» Exercise: Return only the lines from the one containing "Nguồn: Koreaboo" to the end of the entries below, exactly as written, both ends included.

» Data for analysis:
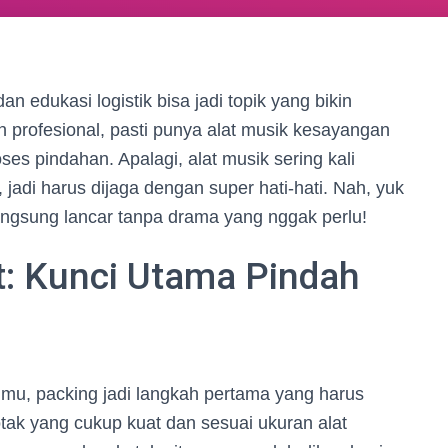
an edukasi logistik bisa jadi topik yang bikin
 profesional, pasti punya alat musik kesayangan
es pindahan. Apalagi, alat musik sering kali
adi harus dijaga dengan super hati-hati. Nah, yuk
langsung lancar tanpa drama yang nggak perlu!
: Kunci Utama Pindah
u, packing jadi langkah pertama yang harus
tak yang cukup kuat dan sesuai ukuran alat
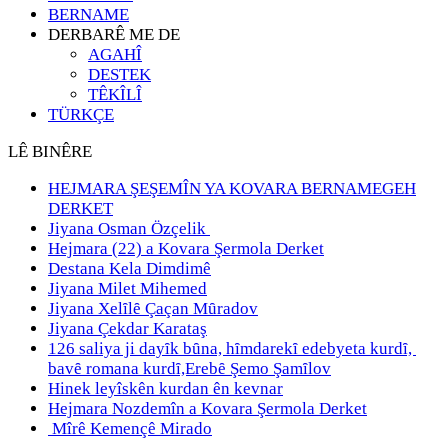
BERNAME
DERBARÊ ME DE
AGAHÎ
DESTEK
TÊKÎLÎ
TÜRKÇE
LÊ BINÊRE
HEJMARA ŞEŞEMÎN YA KOVARA BERNAMEGEH
DERKET
Jiyana Osman Özçelik
Hejmara (22) a Kovara Şermola Derket
Destana Kela Dimdimê
Jiyana Milet Mihemed
Jiyana Xelȋlȇ Çaçan Mȗradov
Jiyana Çekdar Karataş
126 saliya ji dayȋk bȗna, hȋmdarekȋ edebyeta kurdȋ,
bavȇ romana kurdȋ,Erebȇ Şemo Şamȋlov
Hinek leyîskên kurdan ên kevnar
Hejmara Nozdemîn a Kovara Şermola Derket
Mîrê Kemençê Mirado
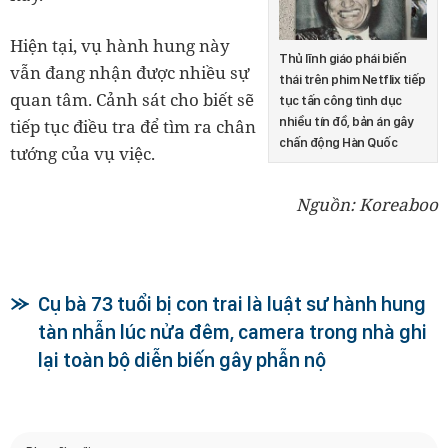
Hiện tại, vụ hành hung này
Thủ lĩnh giáo phái biến
vẫn đang nhận được nhiều sự
thái trên phim Netflix tiếp
quan tâm. Cảnh sát cho biết sẽ
tục tấn công tình dục
nhiều tín đồ, bản án gây
tiếp tục điều tra để tìm ra chân
chấn động Hàn Quốc
tướng của vụ việc.
Nguồn: Koreaboo
Cụ bà 73 tuổi bị con trai là luật sư hành hung
tàn nhẫn lúc nửa đêm, camera trong nhà ghi
lại toàn bộ diễn biến gây phẫn nộ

» Exercise response:
Nguồn: Koreaboo
Cụ bà 73 tuổi bị con trai là luật sư hành hung
tàn nhẫn lúc nửa đêm, camera trong nhà ghi
lại toàn bộ diễn biến gây phẫn nộ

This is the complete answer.